The previous night, the Index on Censorship Free Expression Awards had honoured al-Jazeera television station for its persistent independence in the face of numerous attempts from many governments to have it more closely controlled. The most recent row blew up when it showed a 30-second shot of the bodies of dead British soldiers. It seems its unsanitised coverage of the war is recruiting many new viewers. What isn't so well known is that many of the staff of al-Jazeera were formerly part of a BBC Arabic Service, which lost its Saudi Arabian funding when a Panorama programme displeased the regime. So Qatar took them on. And they've never looked back.

The poet Harry Guest and his wife, Lynn, a novelist, came up to London to see the Ninagawa Company's production of Pericles at the National Theatre. The performances are only on for one week and by the time you read this it will be almost too late. But this is one of the most sensational productions in London at the moment. Ninagawa's Midsummer Night's Dream and his Macbeth were much celebrated in their day. Pericles is a new production and, like all the rest, it is performed in Japanese. No problem for the Guests: Harry taught English in Tokyo for six years and returned to teach Japanese in Exeter.
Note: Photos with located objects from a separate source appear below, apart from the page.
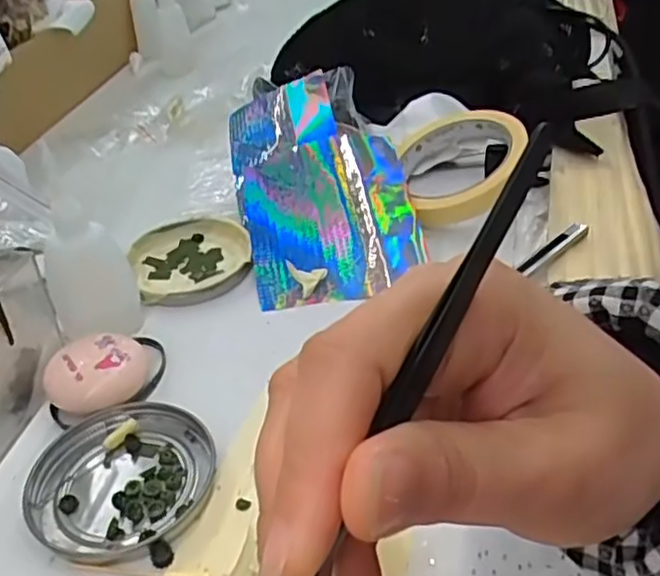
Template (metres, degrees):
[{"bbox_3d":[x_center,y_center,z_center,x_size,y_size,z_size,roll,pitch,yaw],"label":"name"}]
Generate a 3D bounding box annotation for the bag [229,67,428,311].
[{"bbox_3d":[-0.008,-0.074,0.453,0.104,0.022,0.184,-16,56,-1],"label":"bag"}]

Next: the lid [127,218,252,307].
[{"bbox_3d":[-0.086,-0.019,0.437,0.072,0.011,0.080,-16,38,-14],"label":"lid"}]

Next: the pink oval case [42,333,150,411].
[{"bbox_3d":[-0.115,0.043,0.346,0.046,0.023,0.039,-4,37,2],"label":"pink oval case"}]

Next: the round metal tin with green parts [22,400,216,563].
[{"bbox_3d":[-0.092,0.081,0.307,0.076,0.010,0.076,-4,36,3],"label":"round metal tin with green parts"}]

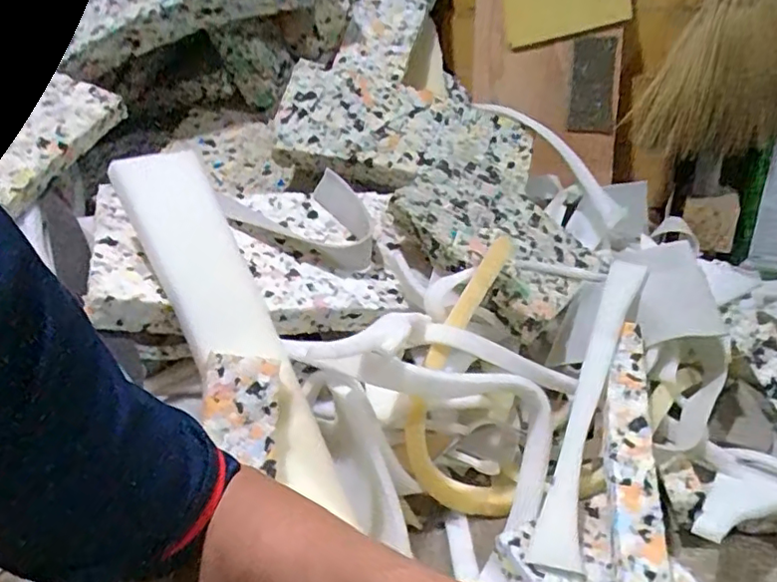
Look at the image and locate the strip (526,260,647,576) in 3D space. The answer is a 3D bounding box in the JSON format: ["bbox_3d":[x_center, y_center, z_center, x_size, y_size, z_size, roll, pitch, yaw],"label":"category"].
[{"bbox_3d":[0.229,0.118,0.667,0.045,0.035,0.371,11,63,27],"label":"strip"}]

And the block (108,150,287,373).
[{"bbox_3d":[-0.201,-0.031,0.638,0.092,0.247,0.043,-27,-2,-44],"label":"block"}]

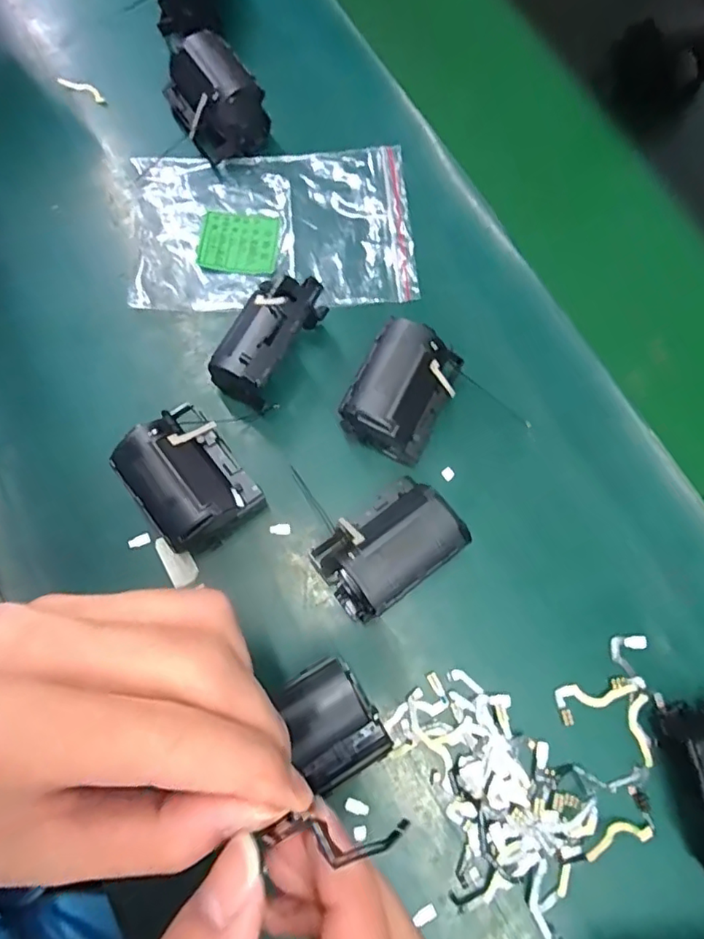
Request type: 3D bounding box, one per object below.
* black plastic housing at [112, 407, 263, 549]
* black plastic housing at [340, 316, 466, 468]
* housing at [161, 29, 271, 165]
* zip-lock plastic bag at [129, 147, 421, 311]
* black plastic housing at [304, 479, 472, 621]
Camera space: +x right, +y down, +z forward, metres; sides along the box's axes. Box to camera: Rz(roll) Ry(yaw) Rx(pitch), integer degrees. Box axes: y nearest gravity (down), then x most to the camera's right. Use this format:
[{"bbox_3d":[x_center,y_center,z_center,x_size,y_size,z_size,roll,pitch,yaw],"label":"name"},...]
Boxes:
[{"bbox_3d":[-0.087,0.004,0.299,0.052,0.041,0.069,-36,77,-12],"label":"black plastic housing"},{"bbox_3d":[0.028,-0.042,0.316,0.050,0.043,0.069,27,74,6],"label":"black plastic housing"},{"bbox_3d":[-0.090,-0.242,0.369,0.048,0.043,0.066,-28,76,-10],"label":"housing"},{"bbox_3d":[-0.049,-0.155,0.366,0.173,0.012,0.114,-4,73,-3],"label":"zip-lock plastic bag"},{"bbox_3d":[0.018,0.042,0.293,0.070,0.043,0.047,-35,77,-12],"label":"black plastic housing"}]

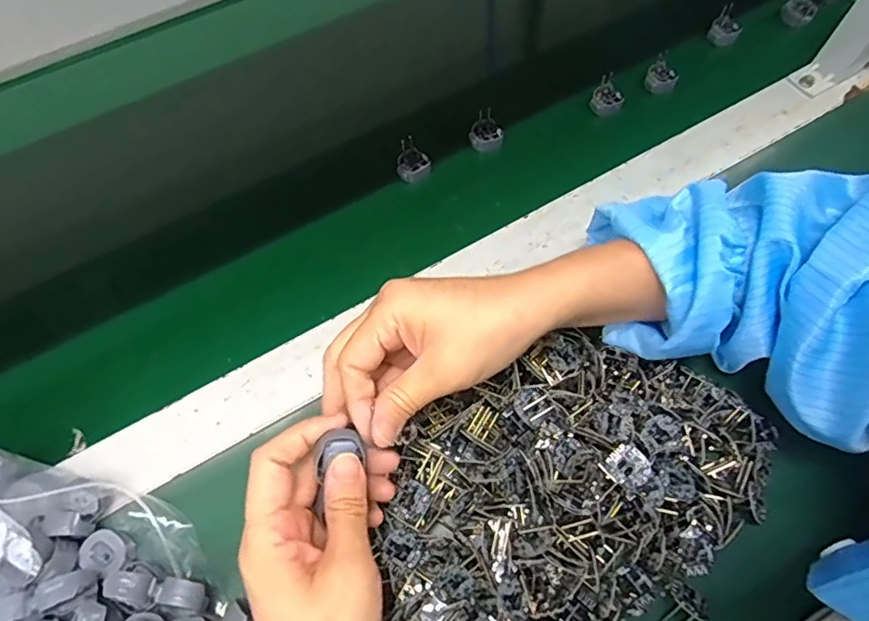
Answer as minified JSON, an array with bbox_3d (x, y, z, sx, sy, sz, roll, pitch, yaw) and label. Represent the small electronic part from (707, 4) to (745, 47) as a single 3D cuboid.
[{"bbox_3d":[0.283,-0.276,0.517,0.025,0.033,0.017,17,67,9],"label":"small electronic part"}]

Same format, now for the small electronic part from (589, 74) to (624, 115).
[{"bbox_3d":[0.158,-0.195,0.486,0.027,0.027,0.026,-1,65,1],"label":"small electronic part"}]

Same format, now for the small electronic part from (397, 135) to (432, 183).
[{"bbox_3d":[-0.018,-0.127,0.461,0.027,0.030,0.027,-1,65,1],"label":"small electronic part"}]

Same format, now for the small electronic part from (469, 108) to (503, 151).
[{"bbox_3d":[0.047,-0.158,0.478,0.029,0.028,0.027,4,65,4],"label":"small electronic part"}]

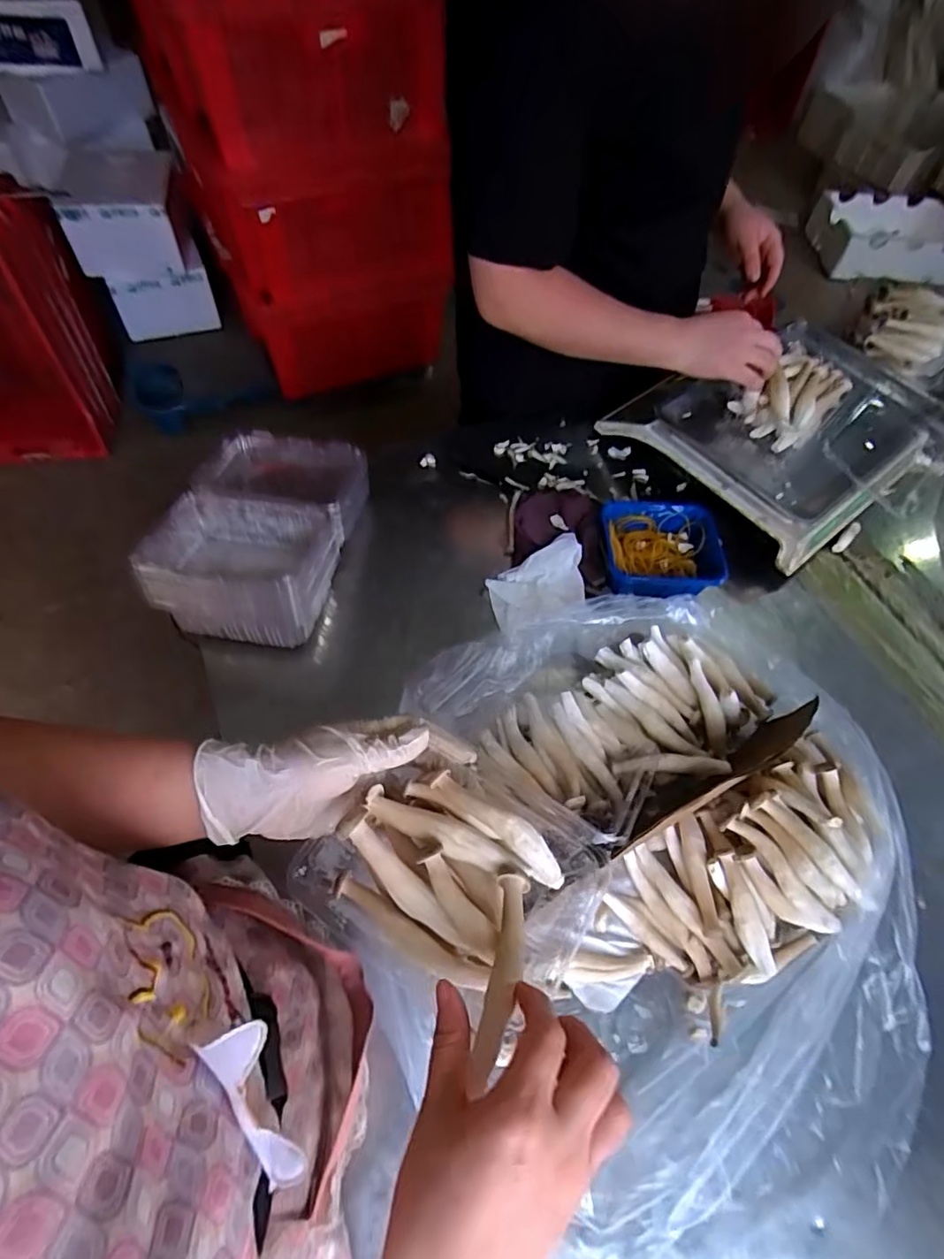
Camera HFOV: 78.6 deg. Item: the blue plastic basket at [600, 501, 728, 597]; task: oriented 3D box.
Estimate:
[{"bbox_3d":[0.233,-0.087,0.707,0.145,0.046,0.152,-2,60,-5],"label":"blue plastic basket"}]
But what about the rest of us? Foreign languages have come to seem a major hurdle for theatregoers. Yet I remember the great days when Edwige Feuillere played Racine's Phedre, when the Berliner Ensemble played Brecht, when the Rustaveli Company gave us its Richard III in Russian. My French was never up to Racine, my German and Russian little more than tourist phrases, but I remember all those performances as landmark theatrical events, packed with an audience of enthusiasts for their diverse styles of theatrical production. Have we gone soft? Or grown lazy? Of course, you need to do a little homework first. I had to brush up on Pericles itself, as Shakespeare wrote it, before taking on the Japanese. But the tale is a fable of generations lost and found, of storms at sea, of dumb-show masques and final reconciliation. And although the National Theatre provides subtitling, the nature of human passion, of devotion, rivalry and love is pretty universal. Ninagawa's company wrung your heart, whether you followed the words or not.

What is happening to beef? My Japanese-speaking friends had told me how, while in Japan, they had dreamt of my Sunday roasts as the quintessential English experience they missed most. So I had planned that they would enjoy the treat again. But it seems there is not a decent piece of sirloin to be had. The supermarkets only deal in pieces too small to be worth roasting at all: my cherished butcher in Camden Town provided me with a cut of so-called sirloin, pre-trimmed and shaped, and delivered to his shop in a plastic sleeve. Where is the butcher who will cut and roll the meat in front of you, and leave his beef well marbled with fat that will keep it both succulent and tasty? This craze for fat-free meat is spoiling both the taste and the texture. It's enough to make you turn vegetarian. And how am I any longer to make that greatest of breakfast delicacies: beef dripping on toast?